Tiredflower, Bosque del Apache National Wildlife Refuge, San Antonio NM, November 10, 2012
Tiredflower, Bosque del Apache National Wildlife Refuge, San Antonio NM, November 10, 2012

Dang - what next?

Poor Salvador broke three bolts getting the 20 year old water pump off. Three long bolts that go through the water pump and then through the timing chest cover into the block. Before he started, he pointed out to me that these three go through the water jacket in the timing chest and often seize up over time. He was right. Now the timing chest cover needed to come off to extract the bolts. He also suspects a long term leak around the old timing chest to block gasket. There is evidence of a trace of oil in the coolant. So all in all not a bad idea to replace this gasket as long as we are so deep into the engine.

We're getting in pretty deep here but this stuff needs to be done eventually and doing it now saves the considerable labor of getting this deep into the engine at some later date.

What does the open timing chest reveal? Why a stretched timing chain of course. More parts to order...
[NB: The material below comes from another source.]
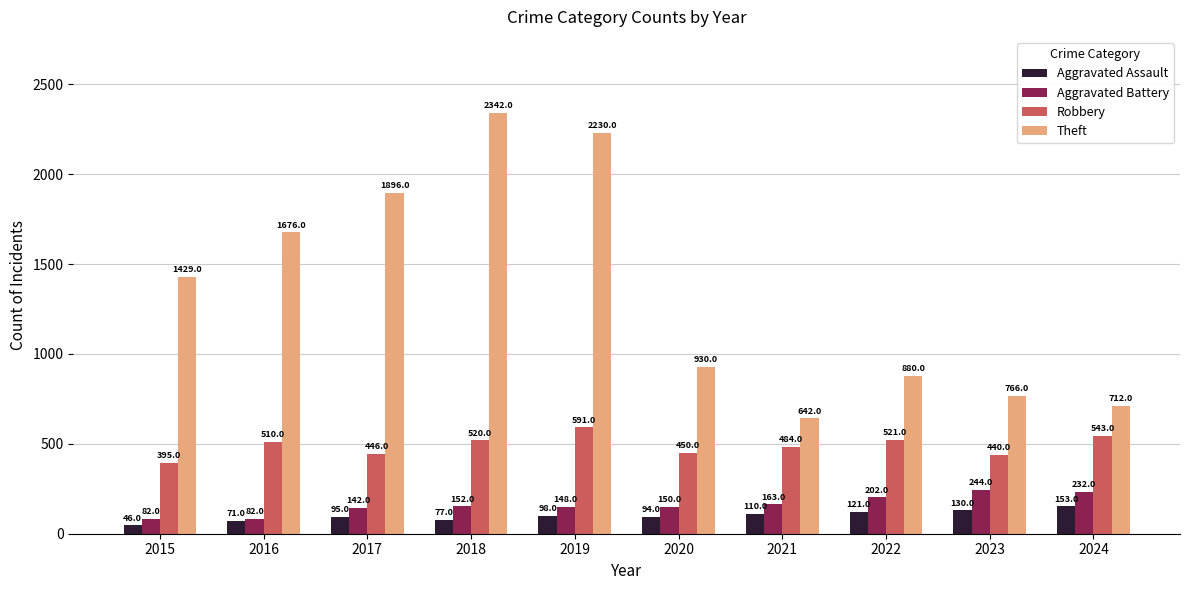

Are the bars horizontal?

No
What's another couple of days sleeping with my head 10 feet from passing traffic in the grand scheme of things?

Night camp

Drycamped - San Antonio Mechanic Shop, San Antonio NM

The Heliograph in the Apache Wars

"The mountains and the sun...were made his allies, the eyes of his command, and the carriers of swift messages. By a system of heliograph signals, communications were sent with almost incredible swiftness; in one instance a message traveled seven hundred miles in four hours. The messages, flashed by mirrors from peak to peak of the mountains, disheartened the Indians as they crept stealthily or rode swiftly through the valleys, assuring them that all their arts and craft had not availed to conceal their trails, that troops were pursuing them and others awaiting them. The telescopes of the Signal Corps, who garrisoned the rudely built but impregnable works on the mountains, permitted no movement by day, no cloud of dust even in the valleys below to escape attention. Little wonder that the Indians thought that the powers of the unseen world were confederated against them."